Soruşturma evresinin asıl yetkilisi olan Cumhuriyet savcısı, ihbar veya başka bir suretle bir suçun işlendiği izlenimini veren bir hâli öğrenir öğrenmez ceza yargılamasının temel amacı olan maddi gerçeğin ortaya çıkarılması için soruşturmaya başlayacaktır.

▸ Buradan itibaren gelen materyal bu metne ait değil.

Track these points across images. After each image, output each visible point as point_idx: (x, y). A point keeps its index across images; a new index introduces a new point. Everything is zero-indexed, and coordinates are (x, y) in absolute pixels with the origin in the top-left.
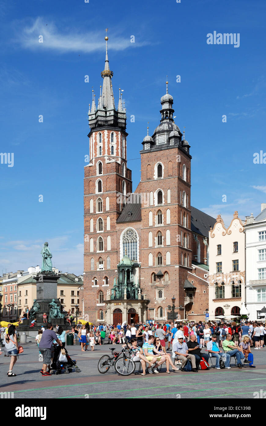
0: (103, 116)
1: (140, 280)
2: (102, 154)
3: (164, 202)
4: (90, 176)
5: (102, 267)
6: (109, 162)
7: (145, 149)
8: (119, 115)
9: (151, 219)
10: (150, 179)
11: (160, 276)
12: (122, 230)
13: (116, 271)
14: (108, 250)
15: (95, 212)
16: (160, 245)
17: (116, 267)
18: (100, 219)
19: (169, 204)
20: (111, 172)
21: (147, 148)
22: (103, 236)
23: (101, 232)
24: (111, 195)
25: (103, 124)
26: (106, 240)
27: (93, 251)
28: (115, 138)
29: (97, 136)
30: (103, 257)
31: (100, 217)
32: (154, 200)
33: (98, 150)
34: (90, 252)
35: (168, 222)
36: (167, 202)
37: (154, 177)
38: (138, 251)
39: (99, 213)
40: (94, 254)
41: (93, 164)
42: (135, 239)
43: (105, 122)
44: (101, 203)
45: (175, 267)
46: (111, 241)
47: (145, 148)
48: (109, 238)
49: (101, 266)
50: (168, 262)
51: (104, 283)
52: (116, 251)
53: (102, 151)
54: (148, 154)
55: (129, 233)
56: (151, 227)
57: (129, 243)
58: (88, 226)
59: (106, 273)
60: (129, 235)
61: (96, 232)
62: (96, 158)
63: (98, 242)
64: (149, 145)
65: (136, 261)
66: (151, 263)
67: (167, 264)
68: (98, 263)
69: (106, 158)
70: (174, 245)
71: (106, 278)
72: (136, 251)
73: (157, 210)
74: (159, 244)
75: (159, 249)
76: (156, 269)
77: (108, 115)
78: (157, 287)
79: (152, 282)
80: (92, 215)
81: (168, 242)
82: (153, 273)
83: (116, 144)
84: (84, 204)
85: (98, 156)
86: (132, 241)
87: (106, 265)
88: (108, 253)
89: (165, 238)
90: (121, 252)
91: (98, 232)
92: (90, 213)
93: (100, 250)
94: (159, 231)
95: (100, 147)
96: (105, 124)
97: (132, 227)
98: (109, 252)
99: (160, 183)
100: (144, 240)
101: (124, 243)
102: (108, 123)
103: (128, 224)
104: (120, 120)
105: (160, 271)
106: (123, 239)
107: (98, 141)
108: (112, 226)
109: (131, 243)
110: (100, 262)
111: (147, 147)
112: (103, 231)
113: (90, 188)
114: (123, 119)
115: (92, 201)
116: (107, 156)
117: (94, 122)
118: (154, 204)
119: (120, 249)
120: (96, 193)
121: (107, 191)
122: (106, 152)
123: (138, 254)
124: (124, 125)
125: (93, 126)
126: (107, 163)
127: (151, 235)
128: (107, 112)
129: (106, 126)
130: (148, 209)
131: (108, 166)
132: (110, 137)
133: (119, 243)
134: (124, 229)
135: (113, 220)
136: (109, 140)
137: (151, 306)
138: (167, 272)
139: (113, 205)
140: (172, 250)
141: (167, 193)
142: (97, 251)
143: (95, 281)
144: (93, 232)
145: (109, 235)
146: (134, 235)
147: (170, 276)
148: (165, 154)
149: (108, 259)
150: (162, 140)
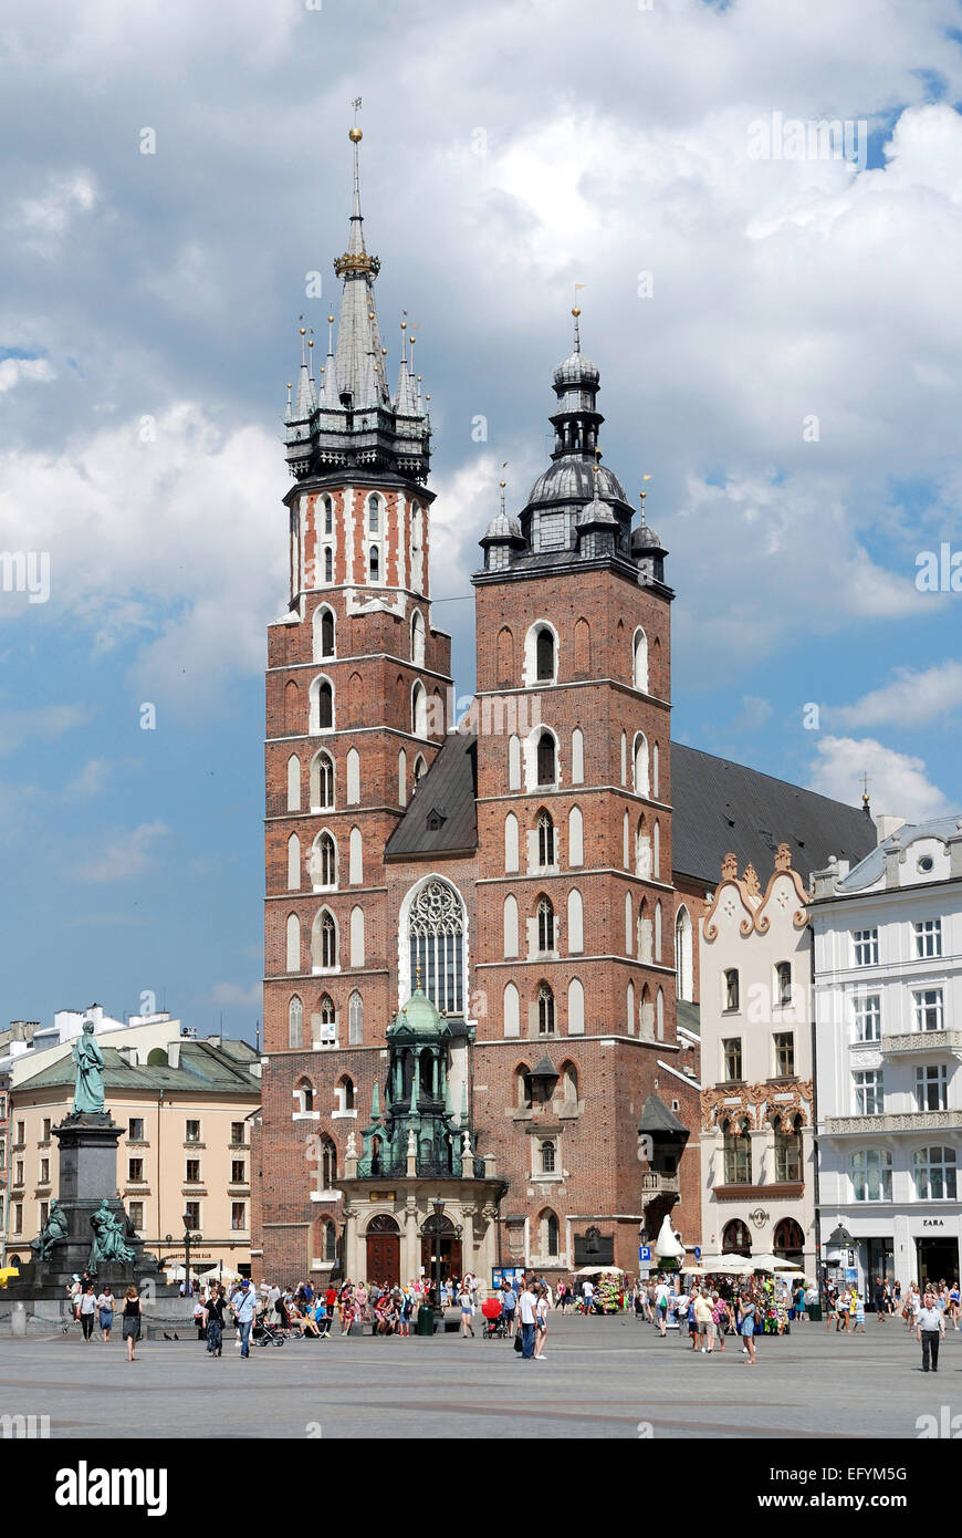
0: (340, 434)
1: (471, 1093)
2: (334, 576)
3: (563, 780)
4: (288, 661)
5: (333, 1035)
6: (361, 610)
7: (493, 569)
8: (402, 427)
9: (515, 844)
10: (507, 684)
12: (408, 885)
13: (384, 1054)
14: (352, 965)
15: (309, 809)
16: (546, 952)
17: (382, 1037)
18: (326, 836)
19: (576, 786)
20: (367, 653)
21: (500, 565)
22: (334, 908)
23: (328, 888)
24: (364, 741)
25: (340, 461)
26: (348, 923)
27: (298, 970)
28: (383, 515)
29: (315, 507)
30: (336, 992)
31: (325, 829)
32: (525, 767)
33: (320, 563)
35: (576, 858)
36: (571, 778)
37: (524, 677)
38: (466, 972)
39: (323, 811)
40: (303, 979)
41: (299, 614)
42: (454, 922)
43: (346, 456)
44: (330, 773)
45: (603, 1043)
46: (367, 928)
47: (492, 562)
48: (357, 917)
49: (328, 1031)
50: (576, 1023)
51: (338, 1103)
52: (383, 972)
53: (334, 565)
54: (503, 587)
55: (432, 897)
56: (513, 878)
57: (433, 938)
58: (278, 865)
59: (345, 1063)
60: (433, 904)
61: (311, 888)
62: (312, 592)
63: (316, 929)
64: (507, 554)
65: (460, 1013)
66: (511, 1027)
67: (570, 1032)
68: (318, 1017)
69: (350, 594)
70: (596, 952)
71: (348, 1083)
72: (460, 975)
73: (534, 809)
74: (542, 947)
75: (542, 968)
76: (533, 1048)
77: (356, 429)
78: (532, 1129)
79: (515, 1104)
80: (295, 822)
81: (576, 943)
82: (521, 1069)
83: (387, 538)
84: (267, 772)
85: (321, 583)
86: (445, 932)
87: (344, 1026)
88: (353, 977)
89: (566, 923)
90: (401, 977)
91: (319, 889)
92: (289, 810)
93: (325, 964)
94: (543, 895)
95: (328, 550)
96: (346, 463)
97: (446, 873)
98: (357, 974)
99: (544, 701)
100: (488, 931)
101: (413, 939)
102: (358, 458)
103: (426, 861)
104: (403, 443)
105: (546, 1060)
106: (412, 920)
107: (320, 526)
108: (368, 869)
109: (441, 937)
110: (325, 1015)
111: (500, 559)
112: (334, 888)
113: (289, 709)
114: (416, 439)
115: (294, 765)
116: (354, 588)
117: (305, 450)
118: (522, 783)
119: (398, 960)
120: (311, 733)
121: (350, 727)
122: (350, 571)
123: (466, 984)
124: (418, 464)
125: (302, 466)
126: (353, 616)
127: (511, 906)
128: (356, 417)
129: (350, 468)
130: (501, 803)
131: (356, 628)
132: (366, 511)
133: (397, 936)
134: (414, 882)
135: (372, 841)
136: (359, 526)
137: (512, 1209)
138: (568, 1066)
139: (373, 781)
140: (590, 974)
141: (570, 744)
142: (314, 968)
143: (306, 1092)
144: (300, 891)
145: (359, 902)
146: (454, 904)
147: (581, 1083)
148: (564, 590)
149: (355, 1003)
150: (555, 536)
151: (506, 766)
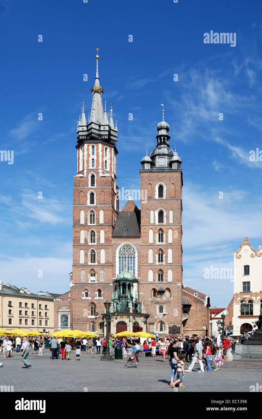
0: (97, 130)
1: (139, 294)
2: (95, 166)
3: (166, 222)
4: (80, 186)
5: (95, 279)
6: (104, 175)
7: (145, 169)
8: (112, 132)
9: (152, 236)
10: (150, 198)
11: (161, 292)
12: (119, 245)
13: (111, 284)
14: (101, 263)
15: (87, 224)
16: (161, 263)
17: (111, 280)
18: (92, 231)
19: (171, 224)
20: (106, 186)
21: (148, 168)
22: (96, 249)
23: (93, 244)
24: (105, 208)
25: (97, 137)
26: (100, 253)
27: (84, 263)
28: (108, 153)
29: (89, 147)
30: (95, 269)
31: (92, 229)
32: (155, 218)
33: (91, 162)
34: (80, 263)
35: (170, 241)
36: (169, 222)
37: (155, 196)
38: (136, 266)
39: (91, 225)
40: (85, 265)
41: (84, 175)
42: (133, 254)
43: (99, 136)
44: (94, 215)
45: (178, 284)
46: (106, 254)
47: (146, 167)
48: (103, 252)
49: (93, 278)
50: (170, 279)
51: (96, 295)
52: (110, 265)
53: (95, 163)
54: (149, 173)
55: (126, 248)
56: (151, 245)
57: (126, 258)
58: (77, 237)
59: (99, 286)
60: (126, 250)
61: (88, 243)
62: (89, 169)
63: (89, 254)
64: (150, 166)
66: (151, 278)
67: (168, 281)
68: (89, 275)
69: (100, 171)
70: (176, 263)
71: (99, 291)
72: (134, 267)
73: (158, 228)
74: (159, 261)
75: (160, 266)
76: (157, 285)
77: (101, 129)
78: (157, 303)
79: (151, 298)
80: (83, 227)
82: (154, 289)
83: (110, 159)
85: (91, 167)
86: (130, 256)
87: (98, 277)
88: (101, 266)
89: (167, 256)
90: (116, 266)
91: (90, 244)
92: (81, 223)
93: (92, 262)
94: (160, 249)
95: (93, 159)
97: (131, 242)
98: (103, 265)
99: (161, 203)
100: (143, 257)
101: (120, 258)
102: (102, 137)
103: (125, 239)
104: (112, 137)
105: (162, 288)
106: (119, 253)
107: (91, 152)
108: (106, 240)
109: (128, 258)
110: (92, 275)
111: (148, 166)
112: (95, 244)
113: (81, 198)
114: (115, 136)
115: (82, 212)
117: (86, 133)
118: (154, 222)
119: (115, 262)
120: (88, 205)
121: (100, 204)
122: (100, 165)
123: (136, 269)
125: (84, 137)
126: (102, 177)
127: (151, 252)
128: (101, 126)
129: (99, 139)
130: (148, 226)
131: (102, 180)
132: (105, 151)
133: (115, 257)
134: (120, 244)
135: (107, 233)
136: (103, 154)
137: (151, 321)
138: (168, 289)
139: (108, 218)
140: (174, 268)
141: (169, 214)
142: (89, 263)
143: (86, 293)
144: (84, 244)
145: (103, 248)
146: (132, 250)
147: (171, 293)
148: (167, 176)
149: (102, 272)
150: (162, 163)
151: (149, 218)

Bir fiilin işlendiği haberinin alınması üzerine, suçu takibe yetkili makamlar tarafından derhal hazırlık soruşturmasına başlanmasını ifade eden ilkeye “araştırma mecburiyeti ilkesi”; hazırlık soruşturmasının neticesinde fiilin takibini gerektirecek hususlarda fiilin ve failin belli olması, yeterli emareler teşkil edecek vakıaların bulunması, başka bir ifade ile, şüphelerin ciddi olduğunun tespit edilmesi ve dava şartlarının gerçekleşmiş olması durumunda, yetkili makam tarafından kamu davasının açılmasını ifade eden ilkeye ise “kamu davasını açma mecburiyeti ilkesi” denilmektedir.
İncelenen somut olayda, müştekinin supersilivri.com isimli İnternet haber sitesinde 03/12/2017 tarihinde yayınlanan “gazeteci misin militan mısın?” başlıklı makale sebebiyle, Silivri Belediye Başkanı olan sanığın 04/12/2017 tarihli belediye meclis toplantısında yapmış olduğu konuşmasında yer alan; “Bir tane hilkat garibesi, insan ziyanlığı, sefil bir yaratık … Ahlaksız sefil bir yaratığa alet olmayın … O çektiğimi, benim arkadaşlarıma, etrafa yaptıklarını çekmeden ölmeyecek … Bugün olur, yarın olur, ben, bulacak, ama benden ama bir yerden cezasını çeki… Hele hele ben, benimle uğraşanı bırakın, onun Allah belasını verecek. Ben zaten, vermezse ben de yapacağım, ben de vereceğim …” şeklindeki sözleri ile müştekiye karşı hakaret ve tehdit suçlarını işlediği iddiasıyla müşteki şüpheliden şikayetçi olmuştur.
Şüphelinin, şikayet konusu sözleri müştekiyi kastederek ona hitaben söylediği hususunda yeterli şüphe oluşmadığından, itirazın reddine dair mercii kararı yerinde görülmekle, kanun yararına bozma isteminin reddine karar verilmiştir.
Sonuç ve Karar:
Yukarıda açıklanan nedenlerle;
Yargıtay Cumhuriyet Başsavcılığının düzenlediği tebliğnamedeki düşünce yerinde görülmediğinden, CMK’nın 309. maddesi uyarınca KANUN YARARINA BOZMA İSTEĞİNİN REDDİNE, dosyanın Yüksek Adalet Bakanlığına sunulmak üzere Yargıtay Cumhuriyet Başsavcılığı’na TEVDİİNE, 18/02/2020 tarihinde oy birliğiyle karar verildi.